Sabbagh, a former CEO of SES who joined Florida-based E-Space last year to oversee strategy in Europe and the Middle East, would be managing director for Space42 if the two Emirati companies get regulatory and shareholder approvals for their all-share merger.

Karim Michel Sabbagh, a former CEO of SES and E-Space managing director for Europe and the Middle East, has been lined up to lead Space42. Credit: SES

Yahsat is a subsidiary of Mubadala, the United Arab Emirates state-owned investment company that carved Bayanat out of the UAE Armed Forces and turned it into a commercial company over a decade ago.

Bayanat is now majority owned by UAE-based artificial intelligence and cloud provider G42, which Mubadala partly owns.

Under plans announced Dec. 19, Bayanat and Yahsat shareholders would take a 54% and 46% share of Space42, respectively, if the deal closes as planned in the second half of 2024.

Mansoor Al Mansoori, who chairs the Department of Health in Abu Dhabi and is a former chairman of Bayanat, would be chair of Space42. Bakheet Al Katheeri, CEO of Mubadala’s UAE Investments platform, would be vice chairman of the merged group.

“This merger will unite two leading home-grown companies to create the MENA [Middle East and Africa] region’s first AI-powered space technology company,” Al Mansoori said in a news release, which did not elaborate on the role artificial intelligence could play in the combined company.

In May, Yahsat and Bayanat teamed up to order five UAE-focused synthetic aperture radar (SAR) satellites from Finnish Earth observation operator Iceye, with the first targeting launch in the first quarter of 2024.

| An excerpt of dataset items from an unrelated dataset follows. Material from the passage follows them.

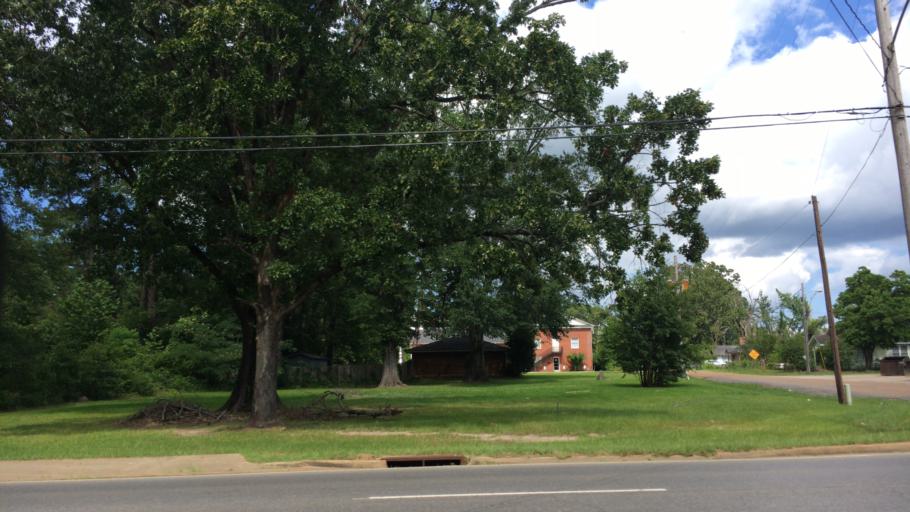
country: US
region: Louisiana
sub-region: Lincoln Parish
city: Ruston
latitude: 32.5114
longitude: -92.6379
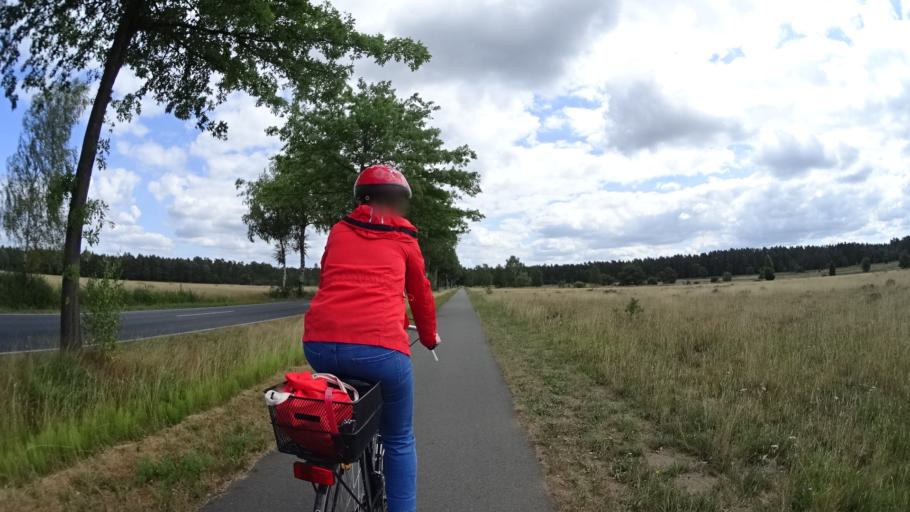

Bayanat said it planned to perform geospatial analytics and develop AI algorithms for the SAR data, leveraging Yahsat’s satellite infrastructure backbone.

Yahsat currently provides broadband, video broadcasting, backhaul, and mobile voice and data services in the region with a fleet of five geostationary satellites, with three more connectivity-focused spacecraft in the pipeline.

Space AI

E-Space has said it would also use advances in AI technology to improve connectivity services, although there have been few details about its proposed constellation of hundreds of thousands of satellites since coming out of stealth mode February 2022 with $50 million in seed financing.

The venture announced a partnership in March to develop AI technology for managing data traffic across its planned space-based network and Emirati telco e&’s ground infrastructure.

After deploying three prototypes in low Earth orbit in 2022, E-Space had hoped to begin serial production this year for a constellation it describes as an intelligent network for connecting Internet of Things (IoT) devices, but has not provided an update on these plans.

E-Space CEO Greg Wyler founded medium Earth orbit broadband operator O3b Networks, which became a wholly owned subsidiary of SES during Sabbagh’s tenure as CEO of the Luxembourg-based satellite operator.

Sabbagh confirmed in a LinkedIn message that he had left E-Space to focus on efforts to establish Space42.

Bayanat and Yahsat are listed on the Abu Dhabi Securities Exchange and plan to hold a shareholder meeting to approve the merger in the first three months of 2024.